ALMOST one in four of the North-East population considers themselves to have a long term health problem or disability.

Meanwhile, the region has the greatest proportion of people in the UK living in rented social housing and has caught up to a certain extent with other regions when it comes to car ownership.

Those are just some of the findings from the latest release of results from the 2011 census, which provides a snapshot of the characteristics of those who live in the region.

Commenting on the results, Ray Hudson, a professor of geography at Durham University and one of its pro vice chancellors, said: “The most significant thing for me is the proportion of people with long term health problems, almost one in four of the population (22 per cent).

“That raises some quite important challenges about health and social care, particularly in the context of the cuts taking place to NHS and local authority budgets.

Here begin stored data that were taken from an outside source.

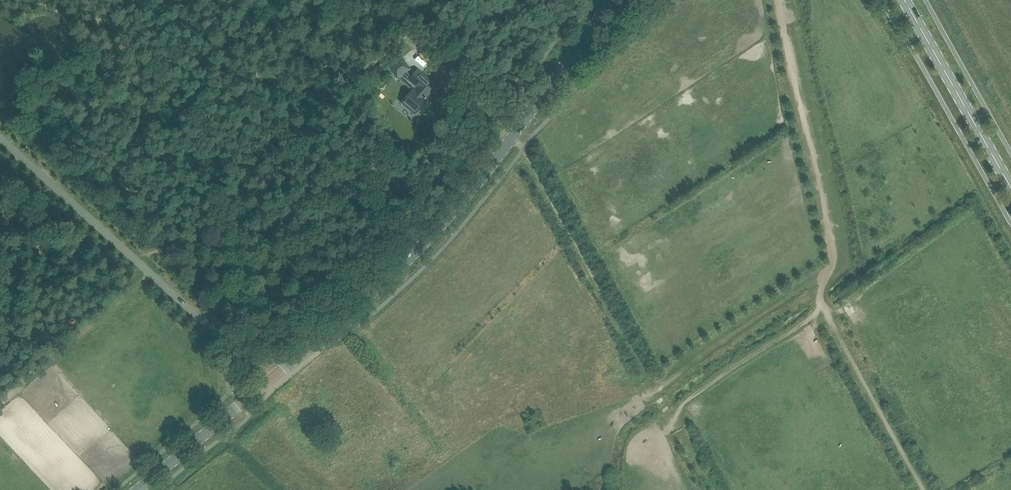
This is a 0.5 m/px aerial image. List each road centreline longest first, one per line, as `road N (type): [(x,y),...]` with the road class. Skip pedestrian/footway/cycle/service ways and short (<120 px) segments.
road 1 (track): [(713,489),(513,128),(363,0)]
road 2 (tertiary): [(268,380),(399,267),(610,0)]
road 3 (unclassified): [(268,380),(0,141)]
road 4 (primary): [(1010,182),(906,0)]
road 5 (tertiary): [(136,489),(268,380)]

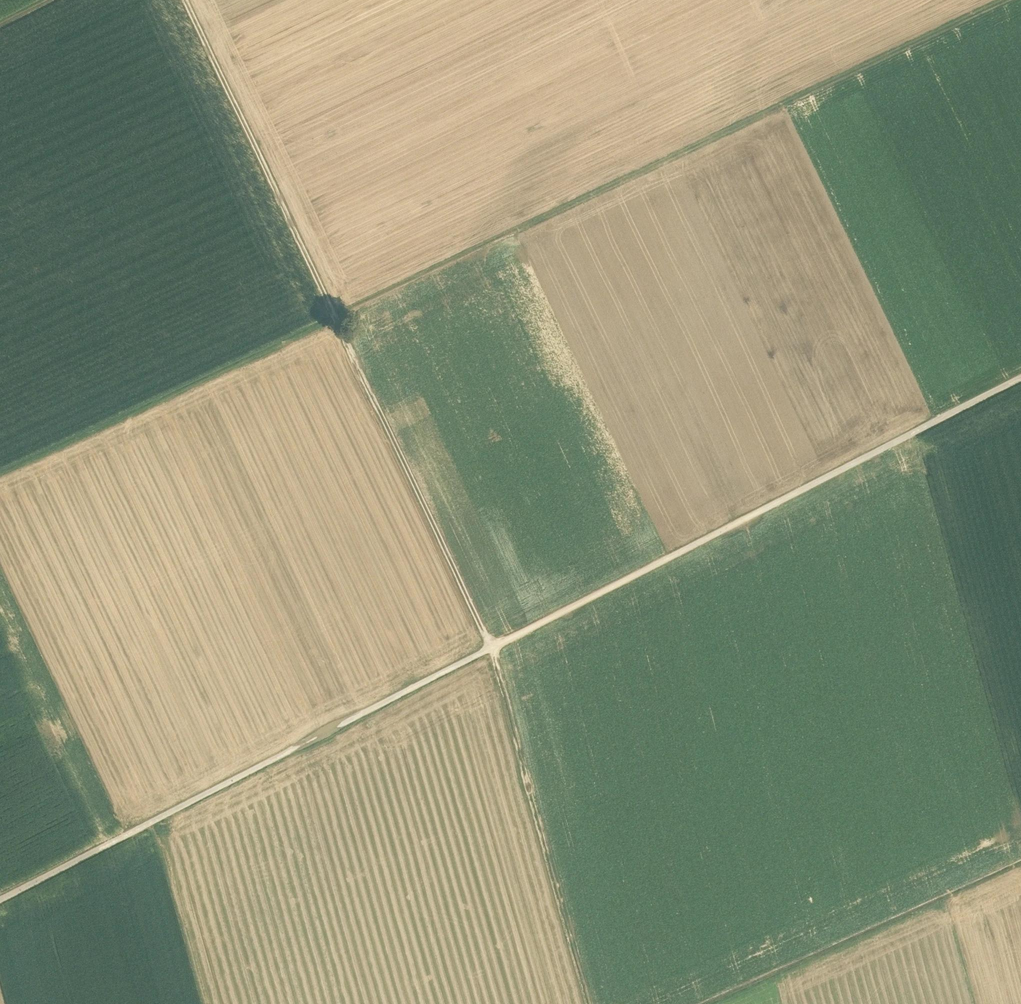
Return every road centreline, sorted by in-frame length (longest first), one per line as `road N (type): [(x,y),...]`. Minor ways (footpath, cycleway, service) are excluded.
road 1 (track): [(1020,378),(0,899)]
road 2 (track): [(1008,0),(335,317)]
road 3 (track): [(335,317),(492,648),(591,1003)]
road 4 (track): [(335,317),(0,474)]
road 5 (track): [(335,317),(185,0)]
road 6 (track): [(1020,862),(702,1003)]

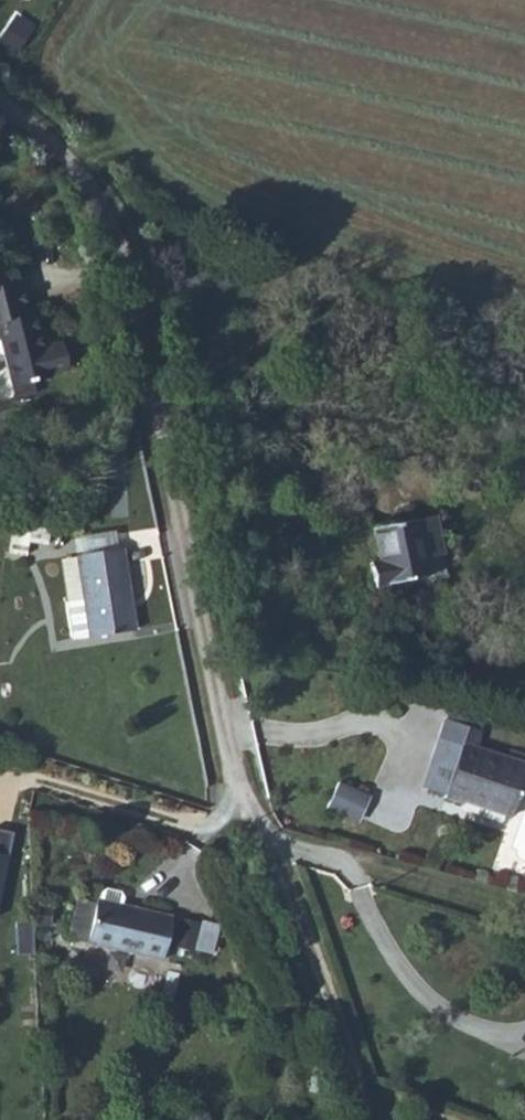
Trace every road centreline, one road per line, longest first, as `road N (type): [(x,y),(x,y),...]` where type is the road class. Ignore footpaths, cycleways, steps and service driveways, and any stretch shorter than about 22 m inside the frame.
road 1 (residential): [(0,108),(40,137),(95,199),(133,288),(257,815)]
road 2 (track): [(359,1119),(257,815)]

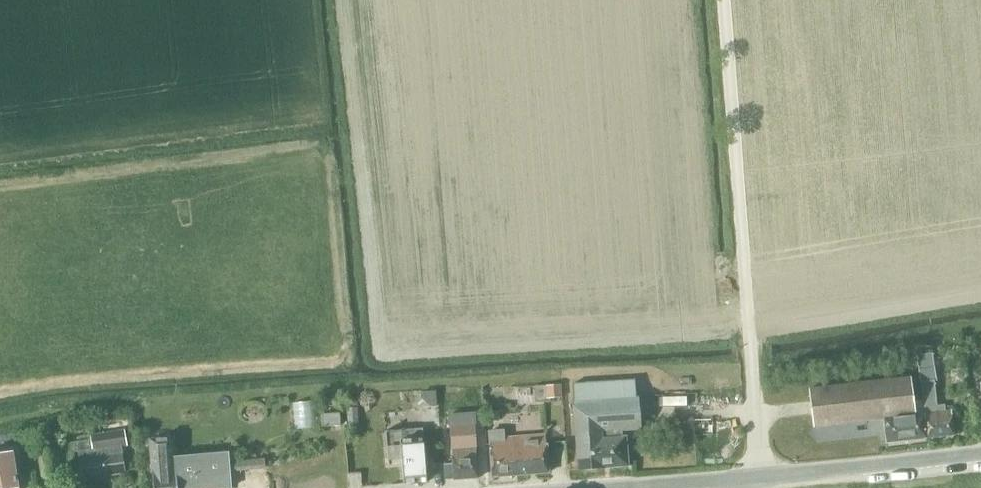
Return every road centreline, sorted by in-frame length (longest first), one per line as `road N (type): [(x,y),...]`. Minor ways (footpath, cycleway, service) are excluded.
road 1 (unclassified): [(760,479),(722,0)]
road 2 (tertiary): [(760,479),(980,455)]
road 3 (tertiary): [(639,487),(760,479)]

“To some extent this is a legacy of the sort of industries that have been in the region, but it also reflects things like lifestyle.

“Linked to that, 11 per cent of the population are providing unpaid care for someone with an illness or disability.

“With the population getting older that need for care is likely to increase.

“The census shows there are a real set of issues around public health and the provision of healthcare and how that is going to be coped with.”

Prof Hudson said there was still a third of households with no access to a car who continued to be dependent on public transport.

However where in 2001 – the date of the last census – the North-East had fewer cars and vans that it had households, this was no longer the case in 2011.

When it comes to people’s ethnic origins, the North-East continues to have the least ethnically mixed population.

Ninety five per cent of the population considered themselves ‘white’, while Redcar and Cleveland had the highest proportion (98 per cent) of people considering themselves ‘white British’ in the country.

“We also had the smallest increase in the proportion of foreign born residents and the difference between the North-East and other regions in this respect is growing,” said Prof Hudson.

Looking ahead to the next set of census results, he said it was difficult to see that there would any dramatic reversal in the economic fortunes of the region over the next decade, nor in the general health of the population.

“Many of the gaps that already exist between the North-East and more prosperous parts of the country are likely to get wider,” Prof Hudson added.